* Given records
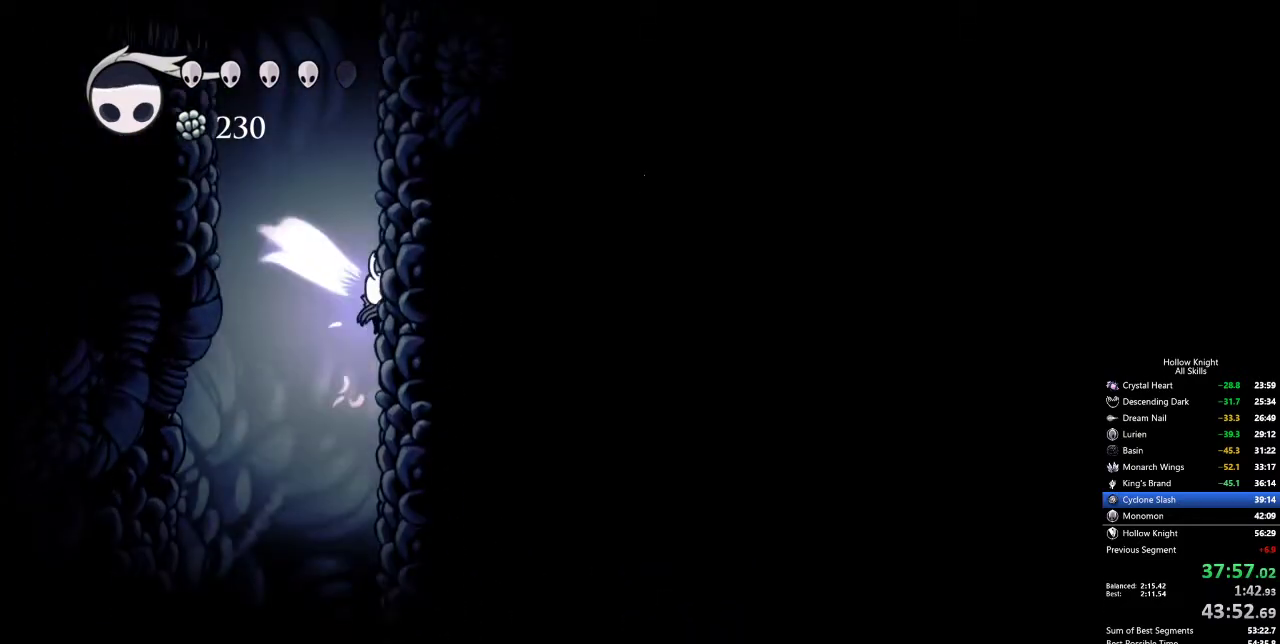
{"keys": ["right"], "events": [[100, "jump", "up"], [184, "jump", "down"], [467, "jump", "up"]]}
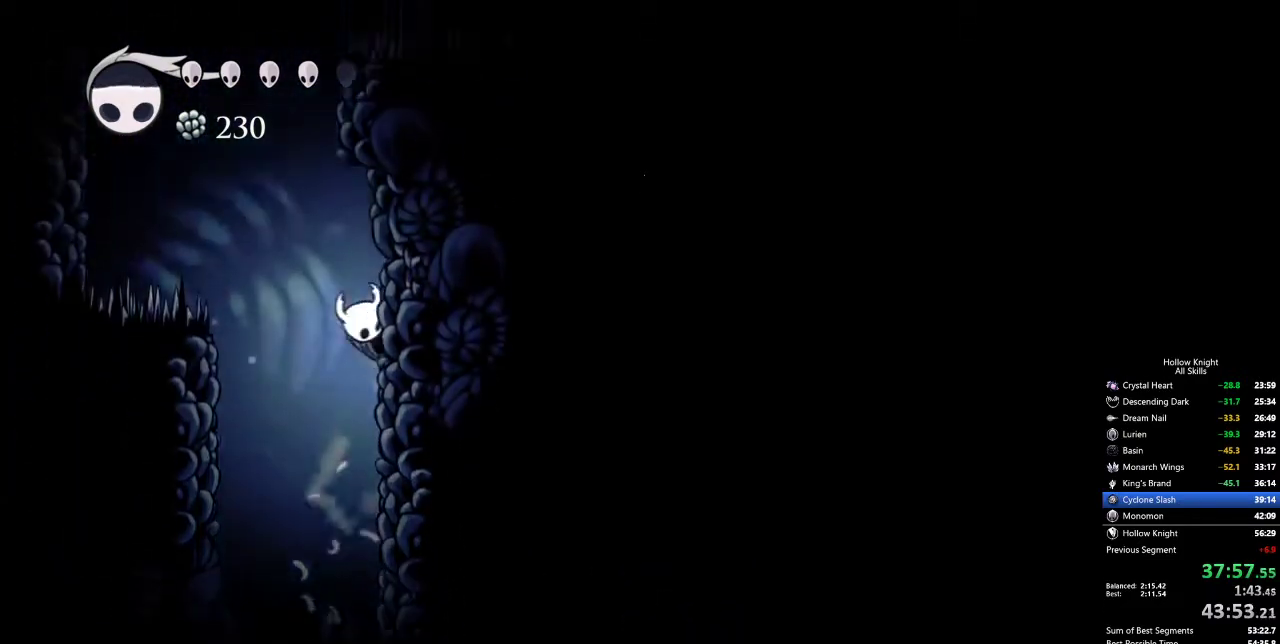
{"keys": ["jump", "left"], "events": [[17, "jump", "down"], [17, "left", "down"], [67, "right", "up"], [284, "jump", "up"], [334, "jump", "down"]]}
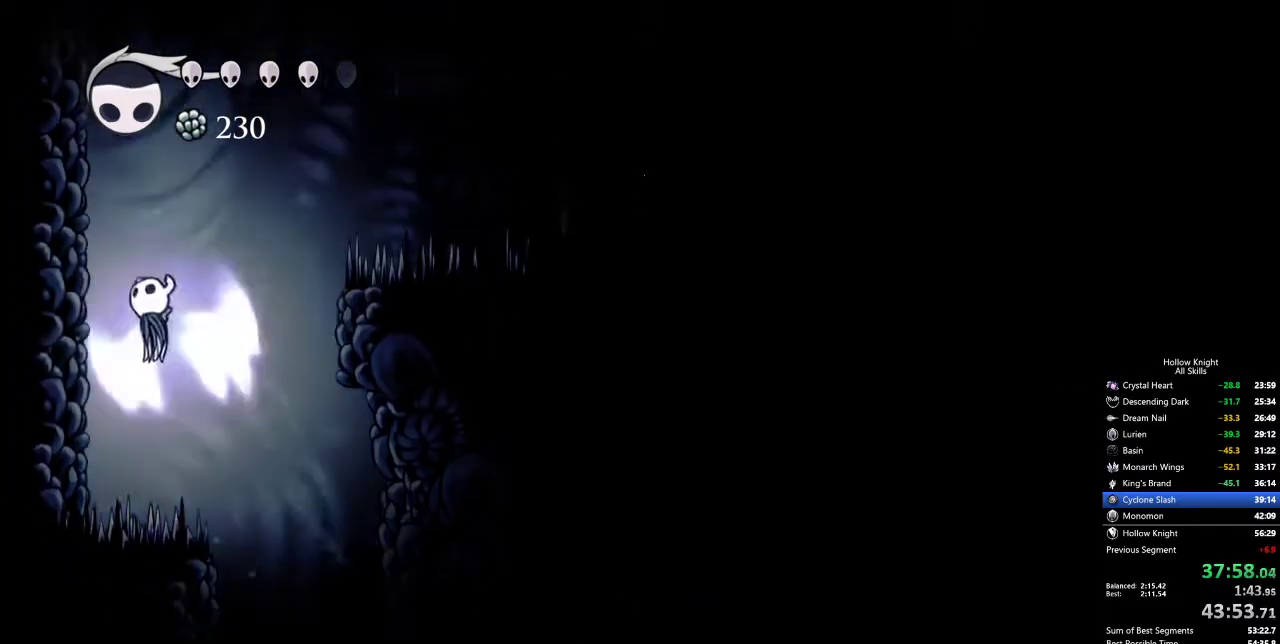
{"keys": ["jump", "right"], "events": [[217, "jump", "up"], [317, "jump", "down"], [367, "left", "up"], [367, "right", "down"]]}
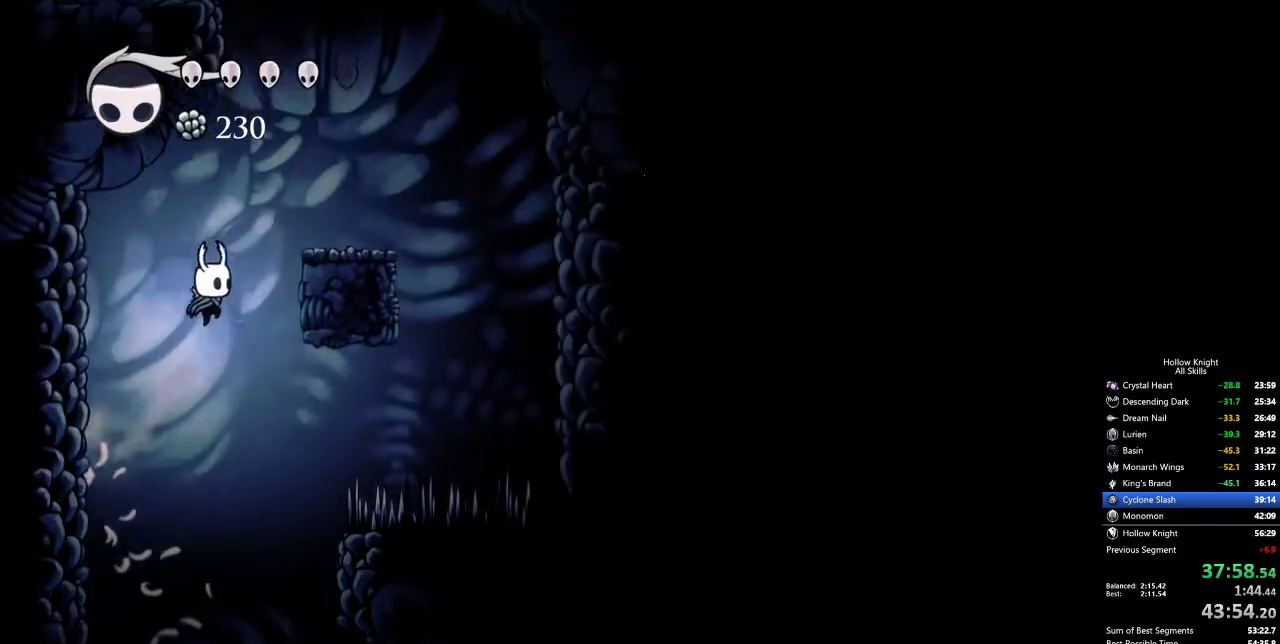
{"keys": ["right"], "events": [[50, "left", "down"], [100, "jump", "up"], [100, "right", "up"], [150, "jump", "down"], [150, "left", "up"], [184, "right", "down"], [384, "jump", "up"]]}
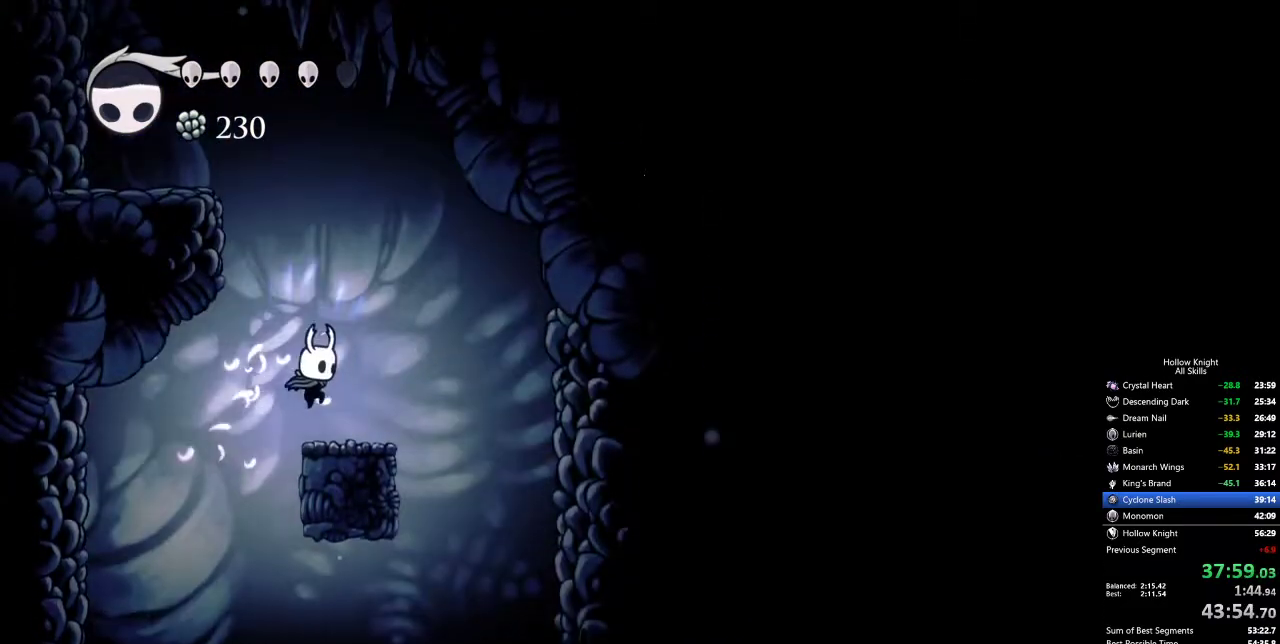
{"keys": ["jump", "left"], "events": [[150, "jump", "down"], [150, "left", "down"], [150, "right", "up"]]}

* Exercise objective
Line for line, retype the material exactly, omitting any pictures.

* Solution to the exercise
{"keys": ["right"], "events": [[100, "jump", "up"], [184, "jump", "down"], [467, "jump", "up"]]}
{"keys": ["jump", "left"], "events": [[17, "jump", "down"], [17, "left", "down"], [67, "right", "up"], [284, "jump", "up"], [334, "jump", "down"]]}
{"keys": ["jump", "right"], "events": [[217, "jump", "up"], [317, "jump", "down"], [367, "left", "up"], [367, "right", "down"]]}
{"keys": ["right"], "events": [[50, "left", "down"], [100, "jump", "up"], [100, "right", "up"], [150, "jump", "down"], [150, "left", "up"], [184, "right", "down"], [384, "jump", "up"]]}
{"keys": ["jump", "left"], "events": [[150, "jump", "down"], [150, "left", "down"], [150, "right", "up"]]}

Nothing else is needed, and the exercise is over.